Tuesday, November 27, 2012

The Buddha and the Christ

Remember back when I said my piece about "religion" vs "lifestyle" and how some folks like to mix-and-match religious beliefs to fit their personal views or interests? Time to get a bit more specific. How often I've heard that Buddhism and Christianity are compatible (interestingly, I've only ever heard white Americans make this claim). In short, no they are not. You cannot delve wholeheartedly into both. You will only end up depreciating the value of one, or more likely both.

I admit that, despite taking a great interest in Christian theology, I am nothing more than an (extreme) amateur. So how much less I must know about eastern religion; and yet I'm convinced that only a basic knowledge of the core tenets of Christianity and Buddhism are needed to prove their incompatibility.
The symbol of the new amalgam religion, Buddhianity. Heh. Booty.
Let's start with Buddhism. Central to Buddhist thought are the Four Noble Truths, the first teachings of the Buddha upon achieving enlightenment. We all learned a little about these in high school.

1. There is suffering. This suffering, called dukkha, includes physical suffering, inner suffering, and the general unsatisfactory nature of the world. Suffering is the cause of the life-death-rebirth cycle (samsara) which is driven by the action-result engine we call karma.

2. The origin of suffering is craving. Craving something (a pleasure, an experience, etc.) results in the suffering that pervades the world.

3. Suffering can be eliminated. This is the central goal of Buddhism. To eliminate suffering is to achieve enlightenment (nirvana or nibbana). The achieve enlightenment is, in turn, to be freed from the karmic cycle of samsara.

4. The Noble Eightfold Path is the means by which one escapes suffering. The Eightfold Path consists of: Right View, Right Intention, Right Speech, Right Action, Right Livelihood, Right Effort, Right Mindfulness, and Right Concentration. Achieve these, and you can achieve nibbana.

Now I'm going to take each of these central Buddhist tenets and compare/contrast them with Christian theology.

1. That suffering exists cannot be denied. Like most systematized religions, Christianty attempts to explain and deal with the problem of human suffering. That it results in a cycle of literal rebirth, however, is the first major instance of irreconcilable difference. Rebirth in mainstream Christianity refers to rebirth into the life of Christ; it is not the literal rebirth that reincarnation envisions. There is the doctrine of the resurrection of the dead (inherited from Judaism) at the end of times, yet this again does not envision Buddhist rebirth (inherited from Vedic Indian religion). We live one literal life, die one literal death.

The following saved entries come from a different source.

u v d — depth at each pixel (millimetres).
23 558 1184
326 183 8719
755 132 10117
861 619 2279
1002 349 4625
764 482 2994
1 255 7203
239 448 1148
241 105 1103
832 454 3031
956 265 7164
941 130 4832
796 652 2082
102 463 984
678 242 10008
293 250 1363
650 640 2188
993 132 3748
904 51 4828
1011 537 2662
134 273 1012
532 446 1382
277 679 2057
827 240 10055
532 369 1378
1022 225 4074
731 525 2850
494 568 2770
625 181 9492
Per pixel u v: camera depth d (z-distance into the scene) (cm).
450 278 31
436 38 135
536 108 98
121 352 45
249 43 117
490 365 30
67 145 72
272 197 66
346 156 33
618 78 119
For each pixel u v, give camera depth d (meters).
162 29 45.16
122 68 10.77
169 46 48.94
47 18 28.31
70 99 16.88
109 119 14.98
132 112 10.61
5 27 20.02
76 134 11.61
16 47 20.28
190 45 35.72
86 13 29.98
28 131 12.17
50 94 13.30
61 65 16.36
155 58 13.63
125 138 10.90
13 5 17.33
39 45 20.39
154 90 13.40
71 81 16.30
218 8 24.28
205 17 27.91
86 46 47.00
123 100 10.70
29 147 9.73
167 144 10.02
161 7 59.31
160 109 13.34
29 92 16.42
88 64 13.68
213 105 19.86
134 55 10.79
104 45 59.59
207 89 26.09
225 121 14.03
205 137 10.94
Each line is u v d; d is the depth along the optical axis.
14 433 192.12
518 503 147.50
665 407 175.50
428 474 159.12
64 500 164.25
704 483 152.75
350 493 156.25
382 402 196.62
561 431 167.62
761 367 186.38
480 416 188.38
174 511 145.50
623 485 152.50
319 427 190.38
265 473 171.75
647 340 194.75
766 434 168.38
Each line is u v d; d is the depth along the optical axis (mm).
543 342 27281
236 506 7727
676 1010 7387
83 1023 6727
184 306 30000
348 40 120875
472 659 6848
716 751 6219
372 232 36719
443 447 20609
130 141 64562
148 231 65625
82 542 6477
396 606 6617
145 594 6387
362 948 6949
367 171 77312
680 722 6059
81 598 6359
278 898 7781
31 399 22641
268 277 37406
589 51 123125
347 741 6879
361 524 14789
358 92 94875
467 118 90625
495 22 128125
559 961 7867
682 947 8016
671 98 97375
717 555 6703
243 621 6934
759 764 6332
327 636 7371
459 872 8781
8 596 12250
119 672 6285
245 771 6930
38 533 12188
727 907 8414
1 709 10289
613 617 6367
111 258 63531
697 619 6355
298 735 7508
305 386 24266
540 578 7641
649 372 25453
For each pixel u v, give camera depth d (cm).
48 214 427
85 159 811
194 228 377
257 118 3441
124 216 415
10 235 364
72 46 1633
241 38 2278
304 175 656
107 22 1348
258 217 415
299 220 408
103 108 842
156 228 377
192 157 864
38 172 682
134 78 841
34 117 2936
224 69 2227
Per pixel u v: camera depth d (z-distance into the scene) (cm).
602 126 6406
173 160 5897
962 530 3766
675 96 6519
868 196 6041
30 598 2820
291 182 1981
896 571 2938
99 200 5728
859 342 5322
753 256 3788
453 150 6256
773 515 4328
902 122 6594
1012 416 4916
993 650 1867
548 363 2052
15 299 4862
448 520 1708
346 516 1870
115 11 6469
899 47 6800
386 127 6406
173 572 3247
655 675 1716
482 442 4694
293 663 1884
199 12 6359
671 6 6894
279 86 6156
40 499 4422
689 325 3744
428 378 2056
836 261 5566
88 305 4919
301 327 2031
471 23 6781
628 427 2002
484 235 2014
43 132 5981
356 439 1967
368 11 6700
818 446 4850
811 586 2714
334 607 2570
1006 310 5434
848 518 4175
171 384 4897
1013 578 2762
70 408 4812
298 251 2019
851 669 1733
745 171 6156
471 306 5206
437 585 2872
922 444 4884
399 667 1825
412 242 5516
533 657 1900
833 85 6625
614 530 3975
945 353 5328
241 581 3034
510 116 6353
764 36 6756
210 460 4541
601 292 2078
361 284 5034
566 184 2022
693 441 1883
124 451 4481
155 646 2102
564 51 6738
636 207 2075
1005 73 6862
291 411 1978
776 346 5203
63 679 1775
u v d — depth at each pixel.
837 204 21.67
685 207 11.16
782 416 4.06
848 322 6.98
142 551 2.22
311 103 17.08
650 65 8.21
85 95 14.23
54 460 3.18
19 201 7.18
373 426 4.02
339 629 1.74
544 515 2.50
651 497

2. In Christianity, human suffering is caused by sin. Western Christian thought specifies our tendency toward sin as the result of original sin inherited from Adam. In Buddhism, suffering is caused by all desire. Do we sin because of our human desires? Absolutely. Do all of our desires result in or from sin? Absolutely not, because, despite our selfish desires, we also have a built-in desire for an all-good God. Unperturbed, this desire for God does not result in sin. Desire does not result necessarily in sin, therefore desire does not result necessarily in suffering. Basic teachings are again conflict.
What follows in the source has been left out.